Five-Star Review of “Surviving the Fatherland” by Annette Oppenlander

"Surviving the Fatherland" by Annette Oppenlander

Book review by International Writers Inspiring Change

It is difficult NOT to give Surviving the Fatherland by Annette Oppenlander a five-star rating. Surviving the Fatherland is an historical fiction novel based on true events. It tells the story of those who survived World War II, during the war and then in post-war Germany. As one reads this story of survival, told from the perspective of one young girl, her trials and tribulations of eking out an existence in a nation depleted of food and resources, most of them being siphoned off by Hitler’s insane thirst for war and power, we live with her through the daily routines, the suffering, the emotional ups and downs, the sacrifices and the tangible fear of not only the on-going war, but how to survive in its aftermath.

This story seems vaguely surreal as one reads it because it is difficult to imagine that just seven decades ago the worst war in human history happened, and the depth of suffering which people endured – if they lived to see it to its end.

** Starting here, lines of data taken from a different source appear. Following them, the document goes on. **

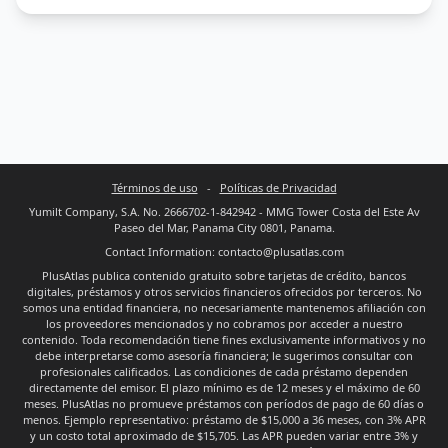
Términos de uso
-
Políticas de Privacidad
Yumilt Company, S.A. No. 2666702-1-842942 - MMG Tower Costa del Este Av
Paseo del Mar, Panama City 0801, Panama.
Contact Information: contacto@plusatlas.com
PlusAtlas publica contenido gratuito sobre tarjetas de crédito, bancos
digitales, préstamos y otros servicios financieros ofrecidos por terceros. No
somos una entidad financiera, no necesariamente mantenemos afiliación con
los proveedores mencionados y no cobramos por acceder a nuestro
contenido. Toda recomendación tiene fines exclusivamente informativos y no
debe interpretarse como asesoría financiera; le sugerimos consultar con
profesionales calificados. Las condiciones de cada préstamo dependen
directamente del emisor. El plazo mínimo es de 12 meses y el máximo de 60
meses. PlusAtlas no promueve préstamos con períodos de pago de 60 días o
menos. Ejemplo representativo: préstamo de $15,000 a 36 meses, con 3% APR
y un costo total aproximado de $15,705. Las APR pueden variar entre 3% y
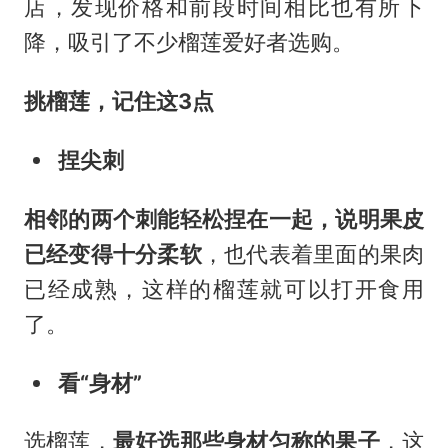
店，发现价格和前段时间相比也有所下
降，吸引了不少榴莲爱好者选购。
挑榴莲，记住这3点
捏尖刺
相邻的两个刺能轻松捏在一起，说明果皮
已经变得十分柔软
，也代表着里面的果肉
已经成熟，这样的榴莲就可以打开食用
了。
看“身材”
选榴莲，
最好选那些身材匀称的果子
，这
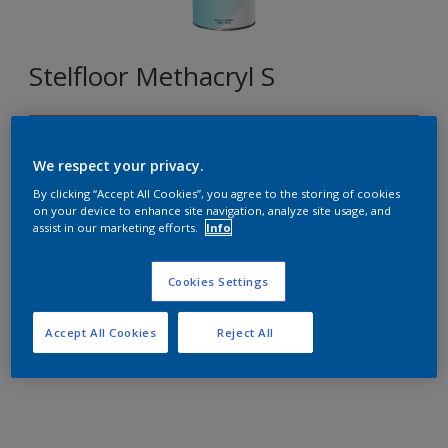
Stelfloor Methacryl S
B6.20.50
We respect your privacy.
Changer de couleur
By clicking “Accept All Cookies”, you agree to the storing of cookies
on your device to enhance site navigation, analyze site usage, and
Format
assist in our marketing efforts.
Info
1L
5L
15L
Cookies Settings
Quantité
Accept All Cookies
Reject All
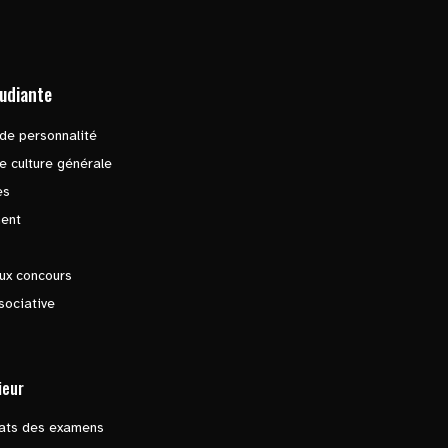
tudiante
de personnalité
e culture générale
es
ent
ux concours
sociative
ieur
tats des examens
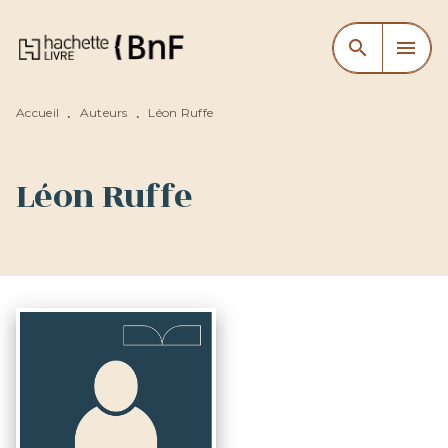
MENU
RECHERCHE
CONTENU
search
menu
PIED DE PAGE
Accueil
Auteurs
Léon Ruffe
•
•
Léon Ruffe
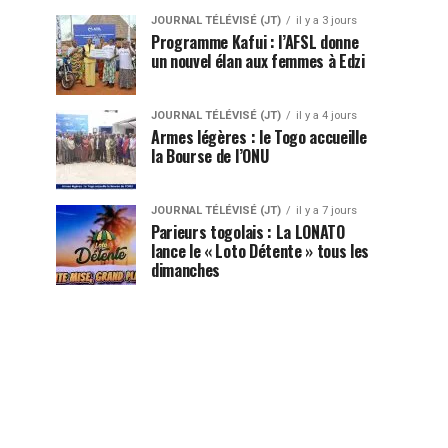
JOURNAL TÉLÉVISÉ (JT)
il y a 3 jours
Programme Kafui : l’AFSL donne
un nouvel élan aux femmes à Edzi
JOURNAL TÉLÉVISÉ (JT)
il y a 4 jours
Armes légères : le Togo accueille
la Bourse de l’ONU
JOURNAL TÉLÉVISÉ (JT)
il y a 7 jours
Parieurs togolais : La LONATO
lance le « Loto Détente » tous les
dimanches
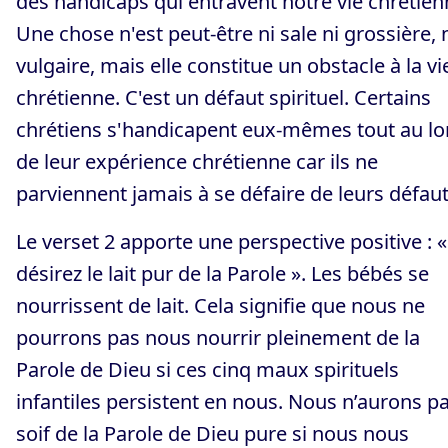
des handicaps qui entravent notre vie chrétien
Une chose n'est peut-être ni sale ni grossière, 
vulgaire, mais elle constitue un obstacle à la vi
chrétienne. C'est un défaut spirituel. Certains
chrétiens s'handicapent eux-mêmes tout au l
de leur expérience chrétienne car ils ne
parviennent jamais à se défaire de leurs défaut
Le verset 2 apporte une perspective positive : «
désirez le lait pur de la Parole ». Les bébés se
nourrissent de lait. Cela signifie que nous ne
pourrons pas nous nourrir pleinement de la
Parole de Dieu si ces cinq maux spirituels
infantiles persistent en nous. Nous n’aurons p
soif de la Parole de Dieu pure si nous nous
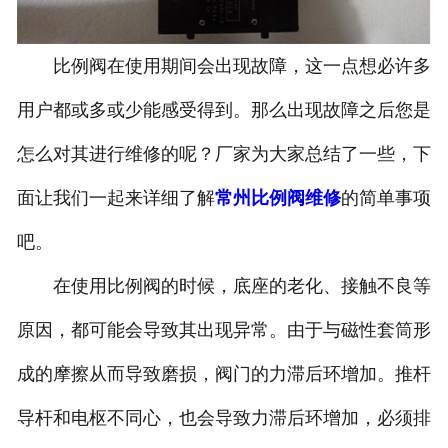
比例阀在使用期间会出现故障，这一点想必许多
用户都或多或少能感受得到。那么出现故障之后您是
怎么对其进行维修的呢？厂家为大家总结了一些，下
面让我们一起来详细了解
常州比例阀维修
的简单事项
吧。
在使用比例阀的时候，底座的老化、接触不良等
原因，都可能会导致其出现异常。由于与磁性套筒形
成的摩擦从而导致磨损，阀门的力滞后环增加。推杆
导杆和电枢不同心，也会导致力滞后环增加，必须排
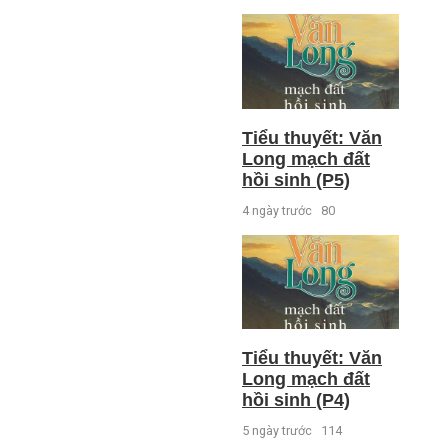
Tiểu thuyết: Văn
Long mạch đất
hồi sinh (P5)
4 ngày trước
80
Tiểu thuyết: Văn
Long mạch đất
hồi sinh (P4)
5 ngày trước
114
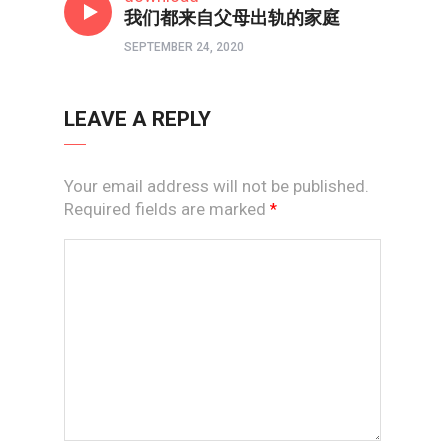
我们都来自父母出轨的家庭
SEPTEMBER 24, 2020
LEAVE A REPLY
Your email address will not be published.
Required fields are marked
*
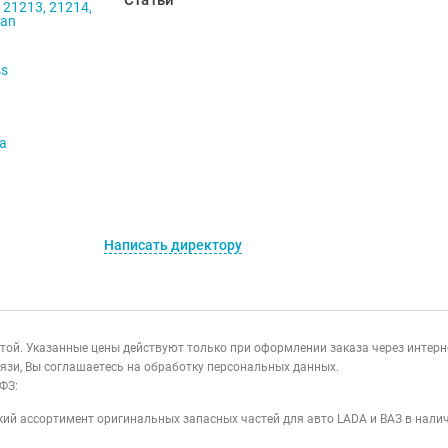
Статьи
 21213, 21214,
ban
ss
va
Написать директору
ертой. Указанные цены действуют только при оформлении заказа через интер
язи, Вы соглашаетесь на обработку персональных данных.
ФЗ:
ий ассортимент оригинальных запасных частей для авто LADA и ВАЗ в налич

We look around today and see a world rebuilt, with hardly a vestige of that conflict visible, and yet, in the minds of those who navigated it, who lived on potatoes and onions, if that, who scrambled through the rubble for necessities, who sat in bomb shelters as their world was destroyed around them – and moreover, innocent people who were neither supporters of nor even soldiers in Hitler’s madness, the traumas and memories they carried with them would never disappear.

In spite of the time and the ambient war which Lilly and her family must survive, the story is not gruesome, but rather, it is a statement about the depth and strength of the human soul, and ultimately, really, of the love that drives people on in spite of all the reasons not to love. Highly recommended. A book that truly reminds us just how horrible war is, and that the victims of war are far more than just the soldiers who fought it, but in fact, the civilians who emerged from the rubble and had to rebuild the broken world in its aftermath.